:: Text excerpt ::

I like to think of myself as a typical practicing pediatrician who, in the course of an active practice, has encountered almost everything physical and emotional seen by the average pediatric practitioner. Of course, all of us meet with the rarer conditions from time to time. Many conditions seldom seen in practice we have either read about in the literature or have seen on the children's service at our hospitals, during our internships, or during residency. I mention this in considering the subject of this and the next issue of Pediatric Annals, because one may wonder how often surgical problems involving the sex organs occur in pediatric practice.
There are some conditions seen quite frequently, such as hydrocele. cryptorchidism, hypospadias, and mastitis of puberty. Others, such as tumors of the testes or ovaries and ambiguous sex organs, are seen infrequently.
One realizes, however, that it is not so much a matter of whether a condition is common or rare as whether the physician will recognize the condition and is capable of treating it in the most modem and successful manner.
This and the next issue of Pediatric Annals, under the guest editorship of Dr. Burton Bronsther, director of pediatric surgery at the Nassau County (N. Y.) Medical Center, consider surgical problems relative to the breast, ovaries, and testes, urogenital tumors, and ambiguous sex organs.
The first contribution - "Breast Enlargements in Children," by Dr. John Seashore of the Yale University School of Medicine - covers the subject in great detail. Emphasis is placed on the benign nodules and breast enlargements, such as postnatal enlargement, premature thelarche, prepubertal breast enlargement, mastitis of puberty, and gynecomastia. Also considered are those conditions requiring special care, such as breast enlargement due to precocious puberty and breast masses due to cysts, tumors, and inflammatory lesions. Throughout, Dr. Seashore emphasizes the avoidance of needless biopsies and surgical excision of breast masses.
Tumors of the ovaries and testes are comparatively rare in infancy and childhood, but the possibility of their occurrence must always be borne in mind. Ovarian cysts and tumors are difficult to diagnose and must be considered in all girls with lower abdominal pain.
Dr. Bronsther and Dr. Martin W. Abrams are the authors of the article "Ovarian Tumors in Childhood."
The final article, "Ambiguous Genitalia: Clitorectomy and Clitoroplasty in the Female Child," is by Dr. Judson G. Randolph, surgeon-inchief of the Children's Hospital National Medical Center in Washington, D. C. Although such abnormalities are comparatively rare, they are of the greatest interest to all pediatricians.
At the outset, Dr. Randolph discusses the various hermaphrodite syndromes, describing three distinct categories of male pseudohermaphrodites and five categories of female pseudohermaphrodites. The etiology of these various categories is presented, and the diagnostic measures are carefully discussed. The last segment of the article is given over to a description of the surgical approach to the correction of the abnormalities in female pseudohermaphrodites.
Ordinarily, in a publication such as this, devoted specifically to the needs of the practicing pediatrician, surgical techniques are not described and illustrated. However, since many pediatricians are curious as to how the corrections are made, it was felt worthwhile to present the author's description of the surgical management.
The next issue will include articles on "Urogenital Tumors in Children," by Dr. Daniel M. Hays; "Testicular Tumors in Infancy and Childhood," by Drs. Mitchell Levy, Norbert Platt, Martin Abrams, and Burton Bronsther; and "The Painful Testicle," by Dr. Stanley J. Landau.
A brief quiz on the two issues will appear next month.

:::

- About this task -
List every article title that the editorial on surgical problems of the sex organs mentions, covering both this issue and the next.

:: Supplied data ::

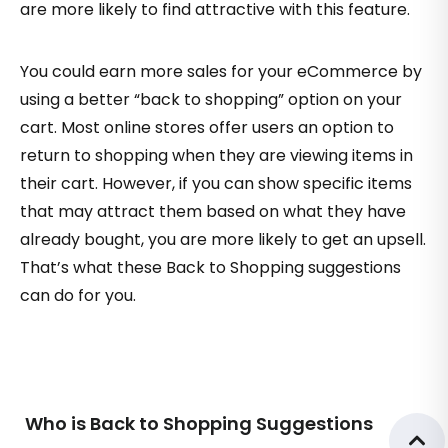
are more likely to find attractive with this feature.
You could earn more sales for your eCommerce by
using a better “back to shopping” option on your
cart. Most online stores offer users an option to
return to shopping when they are viewing items in
their cart. However, if you can show specific items
that may attract them based on what they have
already bought, you are more likely to get an upsell.
That’s what these Back to Shopping suggestions
can do for you.
Who is Back to Shopping Suggestions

:::

- Solution to this exercise -
- "Breast Enlargements in Children"
- "Ovarian Tumors in Childhood"
- "Ambiguous Genitalia: Clitorectomy and Clitoroplasty in the Female Child"
- "Urogenital Tumors in Children"
- "Testicular Tumors in Infancy and Childhood"
- "The Painful Testicle"